Federal law will soon no longer contain the words “Oriental,” “Negro” or other dated references to minorities.
Legislation to eliminate remaining use of the terms in federal law text is headed to President Obama’s desk after the Senate passed it by unanimous consent Monday night.
Rep. Grace Meng’s (D-N.Y.) bill, which the House easily approved in February, replaces the word “Oriental” in two sections of the U.S. code with “Asian American.” It also targets the use of the word “Negro” and changes it to “African American.”
The legislation targets two particular lines in the U.S. code written in the late 1970s that attempted to define minorities.
In the law that established the Department of Energy, a sentence regarding the Office of Minority Economic Impact describes a minority as “a Negro, Puerto Rican, American Indian, Eskimo, Oriental, or Aleut or is a Spanish speaking individual of Spanish descent.”

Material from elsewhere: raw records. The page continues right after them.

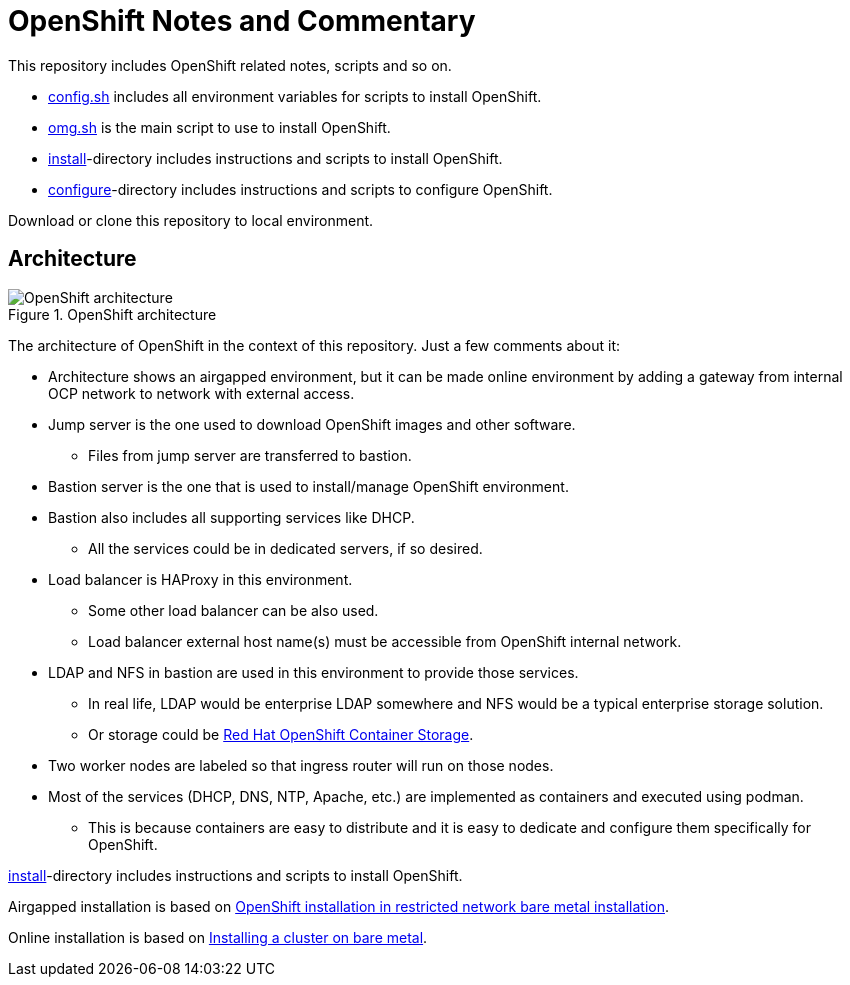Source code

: = OpenShift Notes and Commentary

This repository includes OpenShift related notes, scripts and so on. 

* link:config.sh[config.sh] includes all environment variables for scripts to install OpenShift.
* link:omg.sh[omg.sh] is the main script to use to install OpenShift.
* link:install/[install]-directory includes instructions and scripts to install OpenShift.
* link:configure/[configure]-directory includes instructions and scripts to configure OpenShift.

Download or clone this repository to local environment.

== Architecture

.OpenShift architecture
image::images/OpenShift_architecture.svg[]

The architecture of OpenShift in the context of this repository. Just a few comments about it:

* Architecture shows an airgapped environment, but it can be made online environment by adding a gateway from internal OCP network to network with external access.
* Jump server is the one used to download OpenShift images and other software.
** Files from jump server are transferred to bastion.
* Bastion server is the one that is used to install/manage OpenShift environment.
* Bastion also includes all supporting services like DHCP.
** All the services could be in dedicated servers, if so desired.
* Load balancer is HAProxy in this environment.
** Some other load balancer can be also used.
** Load balancer external host name(s) must be accessible from OpenShift internal network.
* LDAP and NFS in bastion are used in this environment to provide those services.
** In real life, LDAP would be enterprise LDAP somewhere and NFS would be a typical enterprise storage solution.
** Or storage could be https://www.openshift.com/products/container-storage/[Red Hat OpenShift Container Storage].
* Two worker nodes are labeled so that ingress router will run on those nodes.
* Most of the services (DHCP, DNS, NTP, Apache, etc.) are implemented as containers and executed using podman.
** This is because containers are easy to distribute and it is easy to dedicate and configure them specifically for OpenShift.

link:install/[install]-directory includes instructions and scripts to install OpenShift.

Airgapped installation is based on https://docs.openshift.com/container-platform/4.6/installing/installing_bare_metal/installing-restricted-networks-bare-metal.html#installation-network-user-infra_installing-restricted-networks-bare-metal[OpenShift installation in restricted network bare metal installation].

Online installation is based on https://docs.openshift.com/container-platform/4.6/installing/installing_bare_metal/installing-bare-metal.html#installation-obtaining-installer_installing-bare-metal[Installing a cluster on bare metal].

Secondly, a line in the Local Public Works Capital Development and Investment Act regarding minority business enterprises establishes minorities as “Negroes, Spanish-speaking, Orientals, Indians, Eskimos, and Aleuts.”
Both phrases containing the words “Negro” and “Oriental” will now be replaced with “African American” and “Asian American.” “Native Hawaiian” and “Pacific Islander” will additionally be included in the new descriptors.
“Spanish-speaking” will also be read instead as “Hispanic”; “Eskimo” and “Aleut” will become “Alaska Natives”; and “Indian” will turn into “Native American.”
This isn’t the first time Meng has pursued changing outdated references to minorities. While serving as a member of the New York state assembly in 2009, Meng co-authored legislation that similarly removed the word “Oriental” in official New York state documents.